To find the horizontal distance covered during its flight, we can use the equation of motion in the horizontal direction:
d = v*cosθ * t
Where:
d = horizontal distance
v = initial velocity (2.2 m/s)
θ = angle above the horizontal (60°)
t = time of flight (0.251 s)
Plugging the values into the equation:
d = 2.2 m/s * cos(60°) * 0.251 s
d ≈ 0.962 m
Therefore, the seed covers approximately 0.962 meters horizontally during its flight.
To find the time it takes for the seed to land, we can use the vertical component of motion.
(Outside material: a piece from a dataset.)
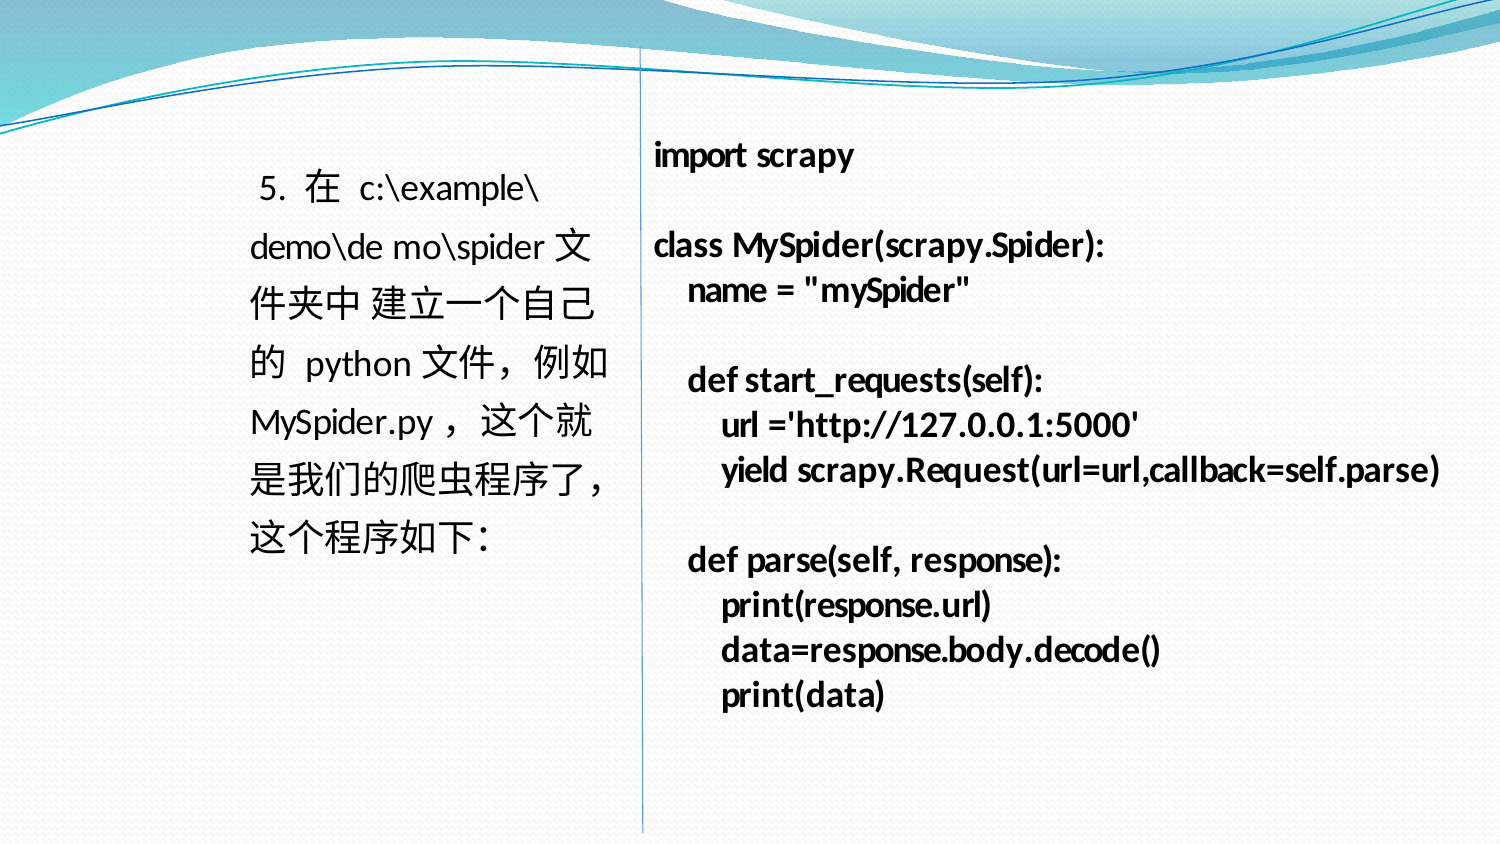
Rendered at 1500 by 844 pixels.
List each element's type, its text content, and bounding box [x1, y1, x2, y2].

The initial vertical velocity (Vy) can be found using the given initial velocity (2.2 m/s) and the angle of projection (60.0°).
Vy = V * sin(theta)
Vy = 2.2 m/s * sin(60.0°)
Vy = 2.2 m/s * (√3 / 2)
Vy = 1.9 m/s
Next, we can use the vertical motion equation to find the time of flight (t):
h = Vy * t + (1/2) * g * t^2
Where h is the initial vertical position (0.8 m) and g is the acceleration due to gravity (approximately 9.8 m/s^2).
0.8 m = 1.9 m/s * t + (1/2) * 9.8 m/s^2 * t^2
Rearranging the equation and setting it equal to zero:
(1/2) * 9.8 m/s^2 * t^2 + 1.9 m/s * t - 0.8 m = 0
Now we can solve this quadratic equation for time (t) using the quadratic formula:
t = (-b ± √(b^2 - 4ac)) / (2a)
In this case, a = (1/2) * 9.8 m/s^2, b = 1.9 m/s, and c = -0.8 m.
t = [ -1.9 ± √(1.9^2 - 4 * (1/2) * 9.8 * (-0.8)) ] / (2 * (1/2) * 9.8)
After solving for t, we can ignore the negative solution because time cannot be negative in this context. The positive solution will give us the time it takes for the seed to land.
To find the horizontal distance covered during the flight, we can use the equation:
d = Vx * t
Where Vx is the horizontal component of the initial velocity. We can find Vx using the given initial velocity and the angle of projection:
Vx = V * cos(theta)
Vx = 2.2 m/s * cos(60.0°)
Vx = 2.2 m/s * (1/2)
Vx = 1.1 m/s
Now we can substitute the value of t into the equation to find the horizontal distance (d) covered during the flight.
d = 1.1 m/s * t
Once we have the value of t, we can calculate the horizontal distance.